Hadronic events for this sample were triggered by using the electromagnetic calorimeter, the TOF, and the jet chamber. An energy sum in the calorimeter of at least 6 GeV in either the barrel or one of the endcaps is required with TOF hits in at least three nonadjacent countes. There must be at least two tracks from the interaction vertex with at least 450 MeV/c transverse momentum. The forward calorimeter could trigger if there was at least 12 GeV in both sides back-to-back or at least 15 GeV in both sides without being back-to-back. The trigger efficiency was found to be > 99.5% using a Monte Carlo simulation.
Offline cuts were made using the calorimeter and the TOF. A multihadron candidate requires at least 10 different calorimeter clusters with more than 100 MeV in each cluster, the total energy in the calorimeter is greater than 10% of the collision energy, and the ratio | Rbal | = Σ(Eclus•cosθ) / ΣEclus ≤ 0.65. Monte Carlo studies found that the acceptance for these cuts was 98.2%.
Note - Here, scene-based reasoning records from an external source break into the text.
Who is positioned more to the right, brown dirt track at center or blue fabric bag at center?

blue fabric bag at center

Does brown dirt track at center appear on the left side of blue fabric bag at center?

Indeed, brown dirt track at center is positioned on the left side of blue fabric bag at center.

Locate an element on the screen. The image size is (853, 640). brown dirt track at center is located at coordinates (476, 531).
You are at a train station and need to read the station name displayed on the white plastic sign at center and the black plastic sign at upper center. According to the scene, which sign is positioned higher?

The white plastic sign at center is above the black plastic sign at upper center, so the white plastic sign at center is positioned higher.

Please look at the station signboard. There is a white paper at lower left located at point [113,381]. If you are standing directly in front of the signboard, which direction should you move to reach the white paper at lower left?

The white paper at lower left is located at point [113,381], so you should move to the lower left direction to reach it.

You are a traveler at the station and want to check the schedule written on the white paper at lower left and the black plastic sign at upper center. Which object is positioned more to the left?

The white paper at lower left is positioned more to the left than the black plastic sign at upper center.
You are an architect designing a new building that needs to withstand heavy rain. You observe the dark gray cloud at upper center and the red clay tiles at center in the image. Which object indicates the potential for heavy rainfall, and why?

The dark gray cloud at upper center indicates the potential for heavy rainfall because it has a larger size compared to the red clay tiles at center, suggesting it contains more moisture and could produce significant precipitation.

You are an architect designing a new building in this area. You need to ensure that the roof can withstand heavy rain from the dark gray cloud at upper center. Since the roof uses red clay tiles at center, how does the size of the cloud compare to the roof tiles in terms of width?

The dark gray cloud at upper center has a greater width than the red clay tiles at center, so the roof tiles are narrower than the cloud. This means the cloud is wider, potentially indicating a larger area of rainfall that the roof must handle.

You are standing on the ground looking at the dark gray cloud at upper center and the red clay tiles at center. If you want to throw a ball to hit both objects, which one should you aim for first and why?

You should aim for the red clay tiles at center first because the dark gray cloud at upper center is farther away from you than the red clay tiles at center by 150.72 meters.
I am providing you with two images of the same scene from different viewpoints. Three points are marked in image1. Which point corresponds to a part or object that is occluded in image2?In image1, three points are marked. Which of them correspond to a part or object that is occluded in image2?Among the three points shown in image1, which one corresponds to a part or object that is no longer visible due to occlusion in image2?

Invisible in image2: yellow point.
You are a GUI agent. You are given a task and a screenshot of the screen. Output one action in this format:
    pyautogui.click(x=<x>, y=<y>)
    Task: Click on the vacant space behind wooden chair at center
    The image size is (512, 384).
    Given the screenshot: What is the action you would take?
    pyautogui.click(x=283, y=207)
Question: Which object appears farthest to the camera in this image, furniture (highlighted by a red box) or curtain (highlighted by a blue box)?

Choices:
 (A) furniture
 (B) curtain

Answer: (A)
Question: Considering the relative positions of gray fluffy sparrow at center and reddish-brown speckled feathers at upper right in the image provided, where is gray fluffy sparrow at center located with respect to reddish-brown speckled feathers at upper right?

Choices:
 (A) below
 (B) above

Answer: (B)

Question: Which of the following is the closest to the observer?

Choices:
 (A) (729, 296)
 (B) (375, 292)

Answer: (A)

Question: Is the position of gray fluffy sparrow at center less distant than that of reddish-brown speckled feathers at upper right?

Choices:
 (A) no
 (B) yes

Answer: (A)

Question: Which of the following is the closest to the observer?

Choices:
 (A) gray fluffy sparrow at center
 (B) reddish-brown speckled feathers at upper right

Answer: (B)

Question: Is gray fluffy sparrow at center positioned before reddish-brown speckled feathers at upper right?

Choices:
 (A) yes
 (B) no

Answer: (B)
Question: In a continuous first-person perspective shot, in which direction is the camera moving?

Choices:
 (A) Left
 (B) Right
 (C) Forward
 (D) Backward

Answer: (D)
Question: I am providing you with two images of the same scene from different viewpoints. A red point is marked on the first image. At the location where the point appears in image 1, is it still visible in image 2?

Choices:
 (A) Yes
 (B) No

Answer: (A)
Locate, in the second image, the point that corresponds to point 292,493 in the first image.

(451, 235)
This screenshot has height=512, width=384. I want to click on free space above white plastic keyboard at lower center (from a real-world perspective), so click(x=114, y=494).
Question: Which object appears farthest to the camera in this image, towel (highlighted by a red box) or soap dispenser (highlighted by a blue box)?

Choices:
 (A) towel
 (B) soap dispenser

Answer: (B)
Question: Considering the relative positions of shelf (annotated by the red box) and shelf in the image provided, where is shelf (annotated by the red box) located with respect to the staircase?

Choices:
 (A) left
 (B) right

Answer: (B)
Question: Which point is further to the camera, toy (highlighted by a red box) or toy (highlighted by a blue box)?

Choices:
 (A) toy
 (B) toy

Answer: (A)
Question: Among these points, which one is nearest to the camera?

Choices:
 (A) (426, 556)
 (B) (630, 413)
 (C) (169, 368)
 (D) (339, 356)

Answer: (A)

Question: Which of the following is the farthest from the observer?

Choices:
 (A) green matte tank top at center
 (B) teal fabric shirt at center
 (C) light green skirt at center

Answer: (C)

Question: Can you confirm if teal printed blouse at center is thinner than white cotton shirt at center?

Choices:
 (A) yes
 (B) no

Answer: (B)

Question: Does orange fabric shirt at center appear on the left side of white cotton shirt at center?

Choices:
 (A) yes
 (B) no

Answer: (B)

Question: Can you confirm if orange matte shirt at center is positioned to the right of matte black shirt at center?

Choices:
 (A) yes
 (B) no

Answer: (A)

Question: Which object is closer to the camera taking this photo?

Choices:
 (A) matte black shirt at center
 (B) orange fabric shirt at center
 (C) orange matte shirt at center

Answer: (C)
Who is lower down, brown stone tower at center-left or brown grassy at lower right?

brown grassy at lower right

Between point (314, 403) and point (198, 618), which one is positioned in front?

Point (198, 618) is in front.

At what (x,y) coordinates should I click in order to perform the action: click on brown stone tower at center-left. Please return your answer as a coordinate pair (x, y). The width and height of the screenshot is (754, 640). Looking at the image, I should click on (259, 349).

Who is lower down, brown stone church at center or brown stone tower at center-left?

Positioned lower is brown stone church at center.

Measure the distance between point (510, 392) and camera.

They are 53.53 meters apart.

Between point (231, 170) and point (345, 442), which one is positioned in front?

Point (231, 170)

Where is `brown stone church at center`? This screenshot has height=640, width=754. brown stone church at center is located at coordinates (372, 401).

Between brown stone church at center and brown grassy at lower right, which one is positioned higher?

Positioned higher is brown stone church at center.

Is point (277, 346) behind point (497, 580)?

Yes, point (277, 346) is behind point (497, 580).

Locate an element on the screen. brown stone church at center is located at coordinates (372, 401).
Monte Carlo calculations were made to estimate the background contamination of the sample for two photon processes, electron-pair and τ-pair decays of the Z0. The calculation found these backgrounds to be < 0.1%, <0.1%, and 0.3%, respectively. Using a sample of 819 events from the mass peak, the τ decay, beam-gas, beam-wall, and cosmic ray backgrounds were estimated. Another sample with reconstructed vertex >50 from the interaction vertex was used for just beam-wall and beam-gas backgrounds. The overall background contamination of the sample was 0.3% from the τ-pair decays.
The dominating systematic error of the measurement is the luminosity determination. Position calibration uncertainties and resolution effects are the main sources of this error, which results in a systematic error of 5% in the cross section measurement.
The mass of the Z0 is determined by fitting a Breit-Wigner lineshape to the cross section vs. collision energy spectrum with 3 free parameters: mZ, ΓZ, and a normalization factor. The three parameters were varied independently.
To constrain the number of light neutrino flavors, the fit is recalculated by replacing ΓZ with ΓZSM + (Nν - 3)•ΓνSM and varying mZ and Nν, but constraining the normalization constant. From the fit, the probability of Nν = 3 is 47% and the probability of Nν = 4 is 8% or that Nν < 3.88 at a confidence level of 90%.
1. The OPAL Collaboration. "The OPAL Detector at LEP." CERN-PPE/90-114. August 14, 1990.
3. The OPAL Collaboration. "Measurement of the Z0 Mass and Width with the OPAL Detector at LEP." CERN-EP/89-133. October 13, 1989.